Member of Parliament, Lok Sabha
- Incumbent
- Assumed office 24 May 2019
- Preceded by: Badaruddoza Khan
- Constituency: Murshidabad

Member of the West Bengal Legislative Assembly
- In office 13 May 2001 – 23 May 2019
- Preceded by: Jayanta Kumar Biswas
- Succeeded by: Sahina Mumtaz Begum
- Constituency: Naoda

Personal details
- Born: 23 November 1964 (age 61) Naoda, West Bengal, India
- Party: Nationalist Citizens Party of India (2026–present)
- Other political affiliations: Trinamool Congress (2019–2026) Indian National Congress (1992–2019)

= Abu Taher Khan =

Indian politician

Abu Taher Khan (আবু তাহের খান; born 23 November 1964) is an Indian Bengali politician, agriculturalist and social worker from Murshidabad. He was former Legislator and is the current Member of Parliament from the Murshidabad representing the Nationalist Citizens Party of India.

==Early life and education==
Khan was born in 1963 to Bengali Muslim parents in Naoda, Murshidabad district. His father was Barkatullah Khan and his mother was Sabijan Bewa. In 1980, he passed his 8th/Madhyamik under the West Bengal Board of Secondary Education from Hareknagar MMCVP in Beldanga. Khan married Tanuja Khanum, and has two sons. The family also have a home in New Delhi, the country's capital. He is one of prominent leaders of Murshidabad, West Bengal.

==Career==
Khan's political career began when he ran as an Indian National Congress candidate for the Naoda (Vidhan Sabha constituency) during the 2001 West Bengal Legislative Assembly elections. Khan kept this seat for 18 years, as he was able to win the elections of 2006, 2011 and 2016.

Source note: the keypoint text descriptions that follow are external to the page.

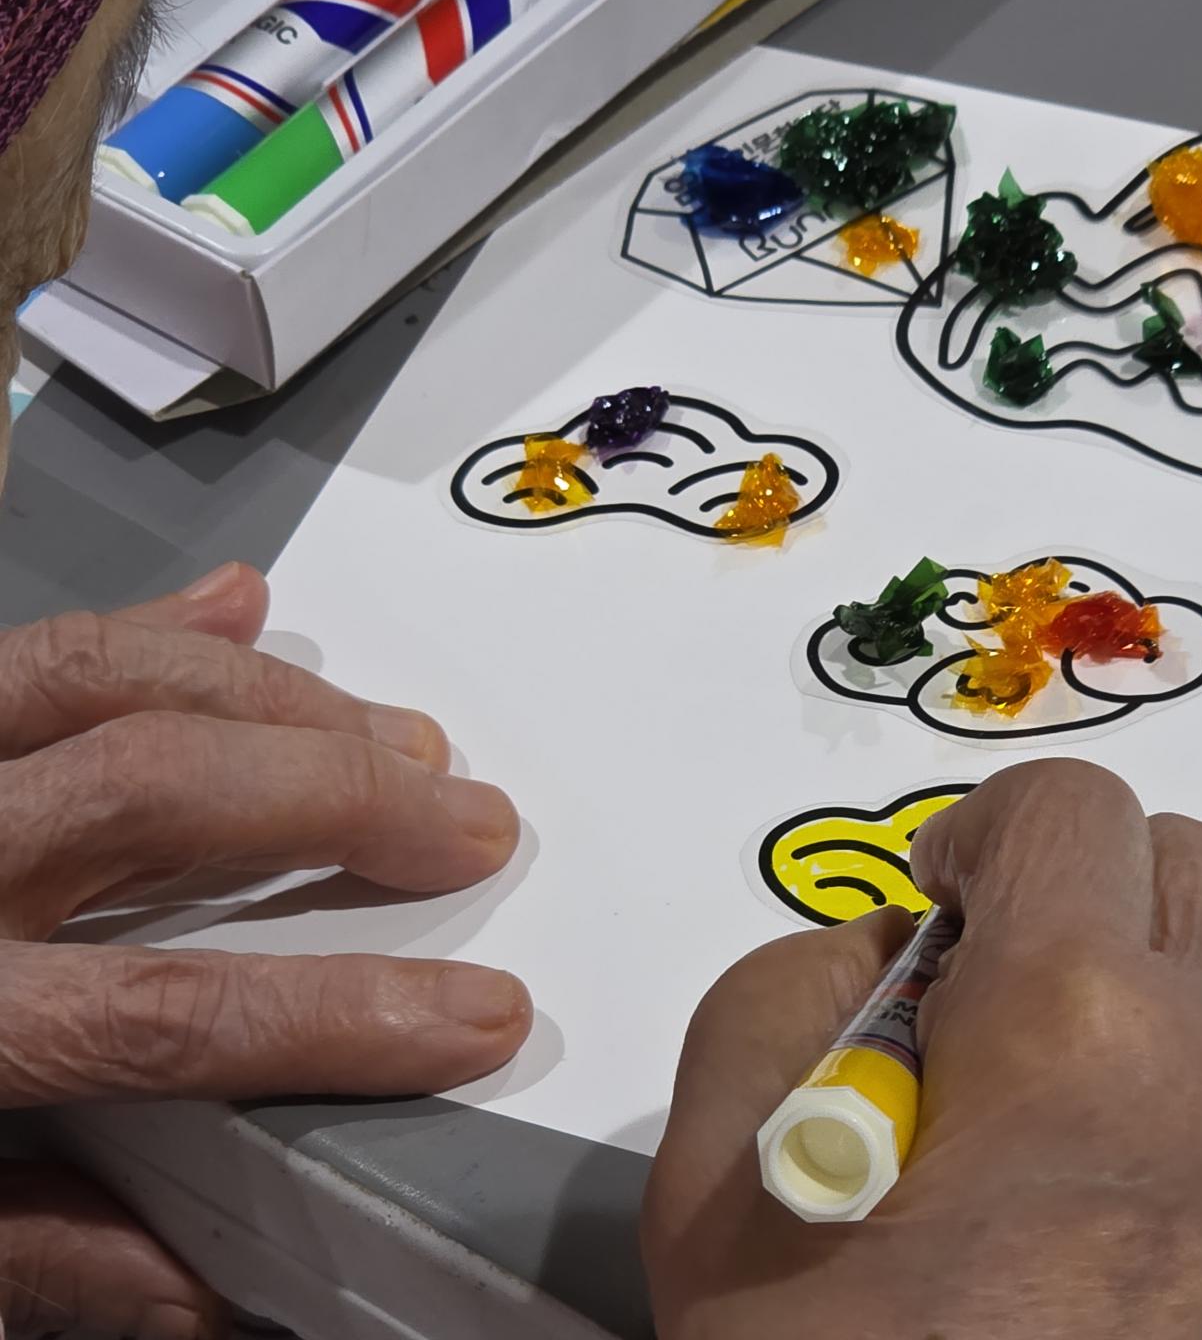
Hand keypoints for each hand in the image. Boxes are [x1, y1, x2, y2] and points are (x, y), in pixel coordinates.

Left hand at [0, 563, 532, 1337]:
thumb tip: (218, 1294)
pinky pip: (23, 646)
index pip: (155, 1019)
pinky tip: (242, 609)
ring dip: (276, 702)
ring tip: (399, 738)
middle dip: (340, 804)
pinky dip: (151, 624)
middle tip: (468, 823)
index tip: (477, 1016)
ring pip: (98, 686)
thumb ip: (38, 1254)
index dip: (335, 1018)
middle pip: (150, 797)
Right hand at [643, 759, 1201, 1338]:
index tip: (940, 909)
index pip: (1069, 809)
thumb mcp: (715, 1188)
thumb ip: (782, 995)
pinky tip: (1152, 1199)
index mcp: (1081, 1021)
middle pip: (1201, 867)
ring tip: (1085, 1094)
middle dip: (1093, 889)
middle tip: (1007, 989)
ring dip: (1179, 985)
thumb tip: (894, 952)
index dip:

In 2019, Khan gave up his seat at the West Bengal Legislative Assembly to contest the 2019 Indian general election for the entire Murshidabad as an All India Trinamool Congress candidate. He successfully won the seat, defeating Abu Hena by 226417 votes, and officially became a Member of the Indian Parliament.

==Political career==
He contested the 2024 Lok Sabha election from the Trinamool Congress from 11No. Murshidabad Lok Sabha constituency and won to became first time Member of Parliament.

===2026 Rebellion===

In June 2026, almost immediately after the massive Trinamool Congress defeat, around 20 MPs of TMC allegedly declared rebellion from their Party, and presented their written wish to join Bhartiya Janata Party. This group was led by Kakoli Ghosh.

Later, on 14 June, 20 MPs, including Khan, signed a formal letter declaring their split from Trinamool Congress as to merge with the Nationalist Citizen Party of India (NCPI). They formally submitted the letter to Lok Sabha Speaker Om Birla.

The total strength of TMC in Lok Sabha had been 28, so that a number of 20 MPS made it eligible for splitting from the Party, as per the Indian Defection laws, so as to escape the anti-defection disqualification.